**DOCUMENT PASSAGE**:
# # #

Surgical approach for LCNEC

Histological differentiation between LCNEC and SCLC is challenging on small biopsies and intraoperative frozen sections because of their common histological features, including the neuroendocrine morphology, large zones of necrosis and high mitotic rate [78]. For this reason, in most cases, LCNECs are diagnosed postoperatively by surgical specimens. These difficulties in the diagnosis of LCNEC, along with its rarity, have discouraged the performance of large prospective randomized trials, and, up to date, our knowledge on their best treatment strategy still relies on small sized retrospective studies. Current guidelines suggest radical surgery as the recommended treatment for patients with early-stage, resectable pulmonary LCNEC [79••] achieving 5-year survival rates ranging from 27 to 67% [80•, 81,81,82,84], although being affected by a high incidence of recurrence after radical surgery especially within the first 2 years of follow-up [78, 82]. In fact, adjuvant chemotherapy has been proved to give benefits on survival and recurrence across all stages [85], improving surgical survival outcomes even in the early stages, advocating for a multimodal approach of these aggressive neoplasms [65, 83, 84, 86,86,88].

Recent studies have proved surgery to add a survival benefit compared to non-surgical approaches not only in stage I LCNECs (Table 2), similarly to SCLC, but also in stage II/III LCNECs.

# # #

**SUPPLIED DATA**:
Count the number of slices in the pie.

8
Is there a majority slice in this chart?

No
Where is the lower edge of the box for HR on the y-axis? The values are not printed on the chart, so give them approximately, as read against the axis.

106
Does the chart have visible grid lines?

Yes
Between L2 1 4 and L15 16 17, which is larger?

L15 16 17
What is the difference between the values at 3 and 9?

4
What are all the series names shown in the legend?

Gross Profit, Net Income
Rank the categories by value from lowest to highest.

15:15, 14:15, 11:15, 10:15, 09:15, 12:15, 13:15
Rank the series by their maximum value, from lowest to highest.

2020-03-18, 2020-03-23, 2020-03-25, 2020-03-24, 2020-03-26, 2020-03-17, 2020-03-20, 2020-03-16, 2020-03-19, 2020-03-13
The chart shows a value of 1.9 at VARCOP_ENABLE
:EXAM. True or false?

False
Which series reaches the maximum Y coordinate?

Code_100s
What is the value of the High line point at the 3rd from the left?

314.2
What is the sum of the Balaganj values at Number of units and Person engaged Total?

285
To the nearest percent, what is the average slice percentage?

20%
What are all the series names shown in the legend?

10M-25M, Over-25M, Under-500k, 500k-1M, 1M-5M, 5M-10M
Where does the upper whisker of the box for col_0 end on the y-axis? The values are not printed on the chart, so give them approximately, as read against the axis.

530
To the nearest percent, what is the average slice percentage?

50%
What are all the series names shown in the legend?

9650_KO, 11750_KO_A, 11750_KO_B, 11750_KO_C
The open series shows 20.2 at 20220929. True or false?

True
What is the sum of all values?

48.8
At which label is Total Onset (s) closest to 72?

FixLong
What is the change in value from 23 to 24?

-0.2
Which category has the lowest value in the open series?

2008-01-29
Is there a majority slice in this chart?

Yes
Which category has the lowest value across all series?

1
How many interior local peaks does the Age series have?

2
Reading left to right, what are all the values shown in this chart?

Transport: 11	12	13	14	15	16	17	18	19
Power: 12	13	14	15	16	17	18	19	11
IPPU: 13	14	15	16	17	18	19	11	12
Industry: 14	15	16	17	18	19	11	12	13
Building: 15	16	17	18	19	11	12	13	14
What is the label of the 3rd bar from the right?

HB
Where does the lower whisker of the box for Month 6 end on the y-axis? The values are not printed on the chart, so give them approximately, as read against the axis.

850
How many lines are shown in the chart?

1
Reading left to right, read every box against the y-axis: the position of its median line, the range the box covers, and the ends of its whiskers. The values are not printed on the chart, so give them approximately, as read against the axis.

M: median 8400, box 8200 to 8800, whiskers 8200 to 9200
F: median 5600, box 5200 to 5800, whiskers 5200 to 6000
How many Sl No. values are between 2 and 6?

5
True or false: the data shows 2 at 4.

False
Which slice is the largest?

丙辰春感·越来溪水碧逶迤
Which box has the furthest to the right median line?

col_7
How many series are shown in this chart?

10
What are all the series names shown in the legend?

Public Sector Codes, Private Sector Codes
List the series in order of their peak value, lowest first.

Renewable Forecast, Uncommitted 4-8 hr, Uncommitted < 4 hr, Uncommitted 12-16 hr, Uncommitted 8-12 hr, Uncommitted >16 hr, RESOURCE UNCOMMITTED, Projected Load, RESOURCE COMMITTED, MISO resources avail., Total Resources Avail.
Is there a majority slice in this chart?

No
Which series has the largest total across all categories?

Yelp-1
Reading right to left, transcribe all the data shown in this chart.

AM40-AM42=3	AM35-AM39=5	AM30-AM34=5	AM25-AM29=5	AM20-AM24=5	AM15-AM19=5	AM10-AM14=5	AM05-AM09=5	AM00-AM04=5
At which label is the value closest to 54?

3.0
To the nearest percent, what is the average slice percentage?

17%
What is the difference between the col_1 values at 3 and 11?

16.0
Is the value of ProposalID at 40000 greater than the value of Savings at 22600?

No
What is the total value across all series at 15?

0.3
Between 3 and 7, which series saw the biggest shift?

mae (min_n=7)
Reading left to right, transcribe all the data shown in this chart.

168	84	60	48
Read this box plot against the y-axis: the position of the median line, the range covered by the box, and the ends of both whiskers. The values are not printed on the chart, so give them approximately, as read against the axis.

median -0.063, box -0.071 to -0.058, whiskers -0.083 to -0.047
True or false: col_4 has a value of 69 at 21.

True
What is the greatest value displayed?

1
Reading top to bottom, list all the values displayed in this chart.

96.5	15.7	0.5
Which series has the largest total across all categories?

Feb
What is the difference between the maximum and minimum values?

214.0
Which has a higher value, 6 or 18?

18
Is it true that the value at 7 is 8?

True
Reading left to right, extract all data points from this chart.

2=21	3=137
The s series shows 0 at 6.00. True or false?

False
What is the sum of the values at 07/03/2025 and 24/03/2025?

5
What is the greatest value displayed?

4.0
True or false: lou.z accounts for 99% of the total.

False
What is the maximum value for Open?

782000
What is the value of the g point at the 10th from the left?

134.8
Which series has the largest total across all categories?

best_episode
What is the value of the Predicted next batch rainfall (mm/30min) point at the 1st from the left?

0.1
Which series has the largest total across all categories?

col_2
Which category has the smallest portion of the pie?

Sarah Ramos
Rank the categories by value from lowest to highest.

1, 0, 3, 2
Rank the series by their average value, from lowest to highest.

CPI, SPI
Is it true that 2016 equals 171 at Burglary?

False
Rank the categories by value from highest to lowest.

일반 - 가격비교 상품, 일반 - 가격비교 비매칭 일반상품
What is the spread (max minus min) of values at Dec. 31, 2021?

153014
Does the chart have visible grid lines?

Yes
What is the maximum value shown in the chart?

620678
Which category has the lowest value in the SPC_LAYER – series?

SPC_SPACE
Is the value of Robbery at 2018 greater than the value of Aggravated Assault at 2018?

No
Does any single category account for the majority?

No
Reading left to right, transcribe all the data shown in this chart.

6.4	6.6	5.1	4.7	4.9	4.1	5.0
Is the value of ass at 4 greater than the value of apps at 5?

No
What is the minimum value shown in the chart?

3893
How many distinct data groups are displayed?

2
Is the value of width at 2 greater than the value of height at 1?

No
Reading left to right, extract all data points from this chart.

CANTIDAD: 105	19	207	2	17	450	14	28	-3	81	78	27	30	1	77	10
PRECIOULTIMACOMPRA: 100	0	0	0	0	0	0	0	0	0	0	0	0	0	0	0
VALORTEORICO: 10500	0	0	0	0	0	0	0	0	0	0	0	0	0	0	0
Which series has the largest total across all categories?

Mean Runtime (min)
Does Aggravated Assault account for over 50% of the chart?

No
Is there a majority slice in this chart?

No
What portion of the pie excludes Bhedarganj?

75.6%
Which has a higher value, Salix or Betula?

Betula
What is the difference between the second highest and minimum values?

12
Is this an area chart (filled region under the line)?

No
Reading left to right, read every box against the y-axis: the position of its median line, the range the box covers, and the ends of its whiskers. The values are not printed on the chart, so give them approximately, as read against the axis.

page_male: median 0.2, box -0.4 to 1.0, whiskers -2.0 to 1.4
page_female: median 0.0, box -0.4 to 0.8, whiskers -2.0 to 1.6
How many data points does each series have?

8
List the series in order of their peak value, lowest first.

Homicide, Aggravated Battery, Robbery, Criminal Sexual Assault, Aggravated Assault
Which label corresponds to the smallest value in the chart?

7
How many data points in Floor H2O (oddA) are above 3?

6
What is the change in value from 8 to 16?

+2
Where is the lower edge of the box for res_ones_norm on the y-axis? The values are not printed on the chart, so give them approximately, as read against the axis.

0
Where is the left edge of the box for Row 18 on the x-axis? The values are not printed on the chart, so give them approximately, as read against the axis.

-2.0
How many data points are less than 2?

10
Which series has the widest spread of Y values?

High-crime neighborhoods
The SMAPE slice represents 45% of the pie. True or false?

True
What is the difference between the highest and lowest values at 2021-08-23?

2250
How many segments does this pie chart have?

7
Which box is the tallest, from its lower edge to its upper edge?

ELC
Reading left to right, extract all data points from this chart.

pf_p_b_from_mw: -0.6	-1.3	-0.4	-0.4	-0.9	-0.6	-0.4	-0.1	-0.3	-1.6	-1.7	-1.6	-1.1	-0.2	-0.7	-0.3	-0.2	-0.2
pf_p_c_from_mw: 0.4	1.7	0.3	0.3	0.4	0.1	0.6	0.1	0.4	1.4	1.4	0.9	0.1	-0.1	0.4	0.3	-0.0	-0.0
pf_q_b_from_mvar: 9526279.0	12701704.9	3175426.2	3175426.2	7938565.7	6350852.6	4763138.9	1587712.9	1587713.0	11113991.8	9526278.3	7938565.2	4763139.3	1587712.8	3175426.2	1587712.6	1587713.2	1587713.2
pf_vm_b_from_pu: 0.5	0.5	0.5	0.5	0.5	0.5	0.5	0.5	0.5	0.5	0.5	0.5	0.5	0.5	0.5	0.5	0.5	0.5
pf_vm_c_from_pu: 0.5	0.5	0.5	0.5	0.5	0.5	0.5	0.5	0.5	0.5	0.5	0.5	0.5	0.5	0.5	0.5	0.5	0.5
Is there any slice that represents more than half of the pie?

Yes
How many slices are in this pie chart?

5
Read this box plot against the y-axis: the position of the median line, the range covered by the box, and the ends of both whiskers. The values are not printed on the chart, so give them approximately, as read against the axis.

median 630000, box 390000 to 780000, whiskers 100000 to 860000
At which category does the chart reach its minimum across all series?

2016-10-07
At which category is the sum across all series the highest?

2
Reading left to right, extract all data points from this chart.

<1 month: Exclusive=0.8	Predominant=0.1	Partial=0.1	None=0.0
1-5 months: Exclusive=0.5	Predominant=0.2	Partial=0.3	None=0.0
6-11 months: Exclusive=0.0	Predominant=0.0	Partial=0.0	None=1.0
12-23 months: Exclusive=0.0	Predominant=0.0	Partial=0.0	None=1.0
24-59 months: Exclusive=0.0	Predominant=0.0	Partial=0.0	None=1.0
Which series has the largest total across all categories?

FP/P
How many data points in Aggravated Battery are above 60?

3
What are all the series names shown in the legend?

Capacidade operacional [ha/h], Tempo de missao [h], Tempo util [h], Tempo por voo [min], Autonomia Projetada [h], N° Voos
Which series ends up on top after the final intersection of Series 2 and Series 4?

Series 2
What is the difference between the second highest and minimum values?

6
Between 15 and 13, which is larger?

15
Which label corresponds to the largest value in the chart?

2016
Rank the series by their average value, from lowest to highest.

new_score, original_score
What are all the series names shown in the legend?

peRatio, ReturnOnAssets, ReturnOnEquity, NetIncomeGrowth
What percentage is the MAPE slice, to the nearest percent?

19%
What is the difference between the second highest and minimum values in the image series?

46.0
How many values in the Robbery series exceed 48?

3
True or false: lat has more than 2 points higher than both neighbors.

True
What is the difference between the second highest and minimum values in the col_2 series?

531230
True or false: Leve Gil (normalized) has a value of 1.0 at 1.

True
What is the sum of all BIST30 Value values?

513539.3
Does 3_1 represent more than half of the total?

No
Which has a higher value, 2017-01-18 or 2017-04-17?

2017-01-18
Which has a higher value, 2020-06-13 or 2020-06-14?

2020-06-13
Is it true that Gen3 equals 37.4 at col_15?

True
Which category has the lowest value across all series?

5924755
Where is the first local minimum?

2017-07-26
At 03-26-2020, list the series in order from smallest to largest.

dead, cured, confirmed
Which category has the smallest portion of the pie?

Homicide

# # #

**WHAT YOU WILL DO**:
1 - In the passage on surgery for LCNEC, what range of 5-year survival rates does radical surgery achieve?
2 - From the passage on surgery for LCNEC, write out the text from "Recent studies have" to "stage II/III LCNECs.".
The records are separate material, apart from the passage on surgery for LCNEC.

**ANSWERS BY ITEM NUMBER**:
1 - Radical surgery achieves 5-year survival rates ranging from 27 to 67%.

2 -
Recent studies have proved surgery to add a survival benefit compared to non-surgical approaches not only in stage I LCNECs (Table 2), similarly to SCLC, but also in stage II/III LCNECs.